◆ Exercise A
In the article on BoA's album Listen to My Heart, what running length is listed for the album?
◆ Exercise B
Extend the article on BoA's album Listen to My Heart, starting right after its final sentence.

Studio album by BoA
- Released: March 13, 2002
- Recorded: 2001–2002
- Studio: Avex Studio; Folio Sound; On Air Azabu Studio; Warner Studio; One Voice Studio; Sound City;
- Genre: J-pop; pop; R&B;
- Length: 61:31
- Label: Avex Trax
- Producer: Max Matsuura; Lee Soo-man; Ryuhei Chiba;

BoA chronology
| Jumping into the World (2001) | Listen to My Heart (2002) | No. 1 (2002) |

Singles from Listen to My Heart
- "ID; Peace B" Released: May 30, 2001; "Amazing Kiss" Released: July 25, 2001; "Kimochi wa Tsutawaru" Released: December 5, 2001; "The Meaning of Peace" Released: December 19, 2001; "Listen to My Heart" Released: January 17, 2002; "Every Heart (Minna no Kimochi)" Released: March 13, 2002; "Don't Start Now" Released: May 29, 2002;

= Listen to My Heart (BoA album) =

Listen to My Heart (stylized in all caps) is the debut Japanese studio album (second overall) by South Korean recording artist BoA, released via Avex Trax on March 13, 2002. BoA worked with a team of songwriters and composers to produce the album, including Natsumi Watanabe, Kazuhiro Hara, Ken Harada and Akira; all of whom would collaborate with BoA again on her future albums. Musically, Listen to My Heart is primarily a pop record with influences from R&B.

◆ Material provided
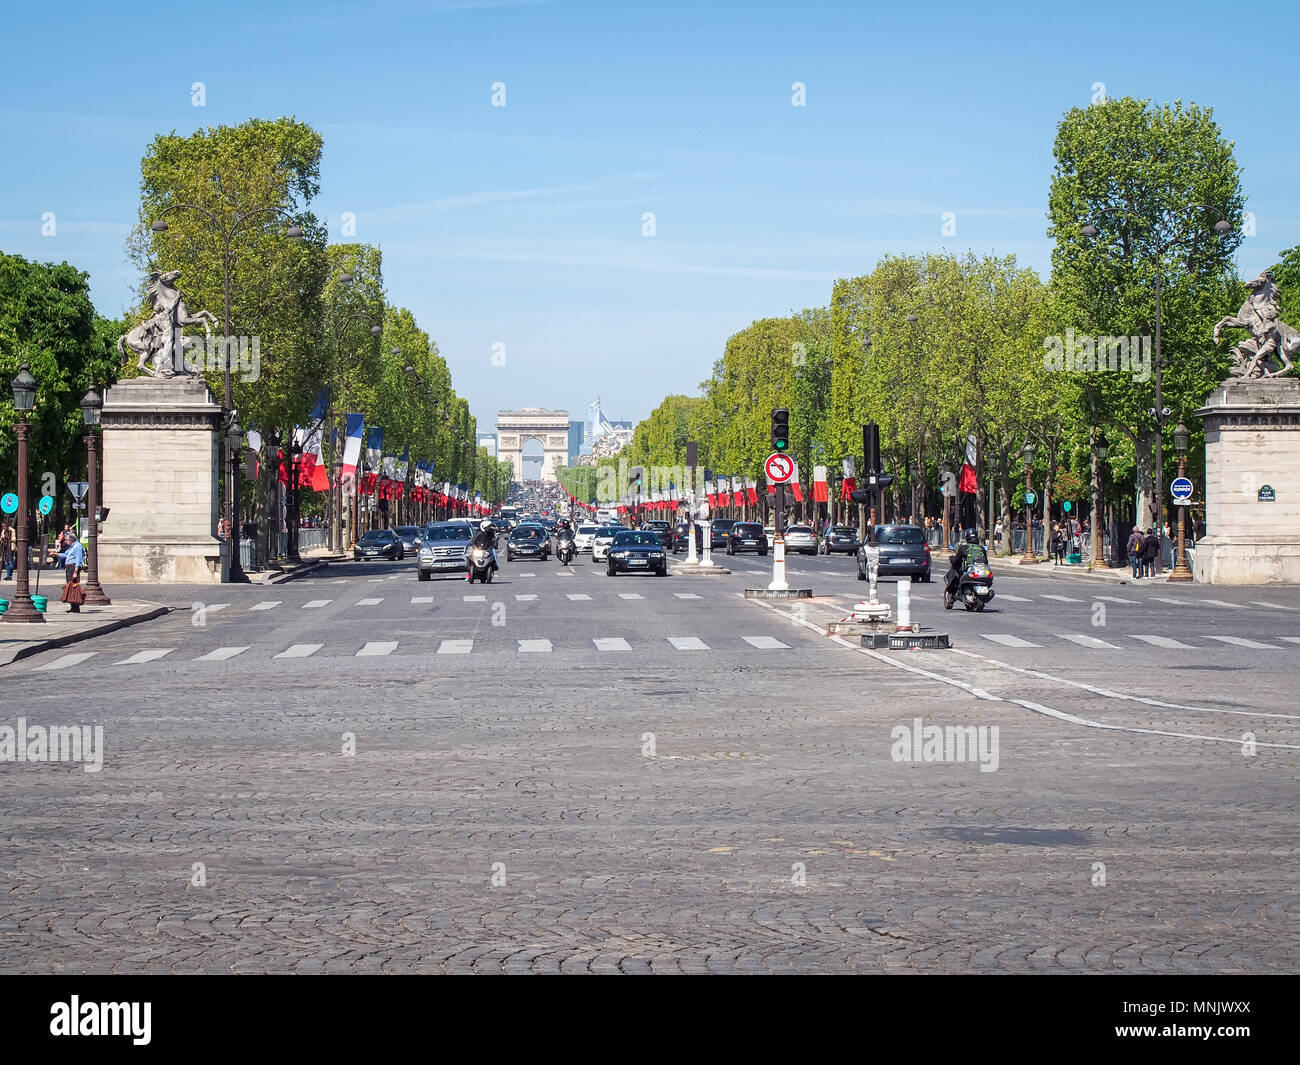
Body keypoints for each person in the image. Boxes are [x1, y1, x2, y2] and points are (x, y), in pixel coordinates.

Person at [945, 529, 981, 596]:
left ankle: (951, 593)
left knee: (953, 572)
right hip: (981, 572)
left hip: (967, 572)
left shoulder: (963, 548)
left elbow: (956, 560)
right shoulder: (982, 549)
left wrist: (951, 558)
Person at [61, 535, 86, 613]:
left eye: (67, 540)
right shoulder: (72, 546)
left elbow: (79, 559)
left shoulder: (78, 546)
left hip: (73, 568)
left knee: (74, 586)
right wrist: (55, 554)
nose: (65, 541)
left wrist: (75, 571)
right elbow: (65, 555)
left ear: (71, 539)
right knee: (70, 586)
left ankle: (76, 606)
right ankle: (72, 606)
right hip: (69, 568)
--
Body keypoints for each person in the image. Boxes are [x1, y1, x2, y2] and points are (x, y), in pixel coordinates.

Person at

◆ Output A
61:31

◆ Output B
Listen to My Heart saw breakthrough success for a South Korean artist in Japan, where it became the first record by a Korean artist to attain the number one position on the Oricon Albums Chart and to receive a million certification by the Recording Industry Association of Japan (RIAJ) for shipments of over one million copies. BoA's successful debut in the country is considered by many to have opened the door for Korean artists in the Japanese music market.

Seven singles were spawned and promoted from Listen to My Heart. The album's first single, the Japanese version of her 2000 debut single "ID; Peace B," was released in May 2001 and marked her first single in Japan. It was met with modest success upon its release, reaching number 20 on the Oricon Singles Chart. Six singles were released afterwards including the title track "Listen to My Heart," which peaked at number five on the Oricon Singles Chart. "Every Heart (Minna no Kimochi)" was released alongside the album on March 13, and peaked at number ten.

== Background and composition ==
After debuting in South Korea, BoA announced her entry into the Japanese market by signing a recording contract with Avex Trax on March 7, 2001. On the same day, journalists from Taiwan, Hong Kong, and Japan gathered in Tokyo to cover her showcase (demonstration performance) at the Avex-owned discoteque, Velfarre, which Avex invested ₩700 million in. Tatsumi Yoda, the chairman of Avex at the time, stated: "BoA has the charisma, dance moves, and vocals to surpass the queen of J-Pop, Namie Amuro." BoA also released the special album Jumping into the World around the same time, which included songs sung in English and Mandarin. For the album Listen To My Heart, Avex Trax hired a handful of Japanese musicians such as Natsumi Watanabe, Kazuhiro Hara, Ken Harada, Akira, Bounceback, among many others to work on it. Between 2001 and 2002, the album was recorded in various studios in Japan, and was mastered by Chris Athens at Sterling Sound in New York City.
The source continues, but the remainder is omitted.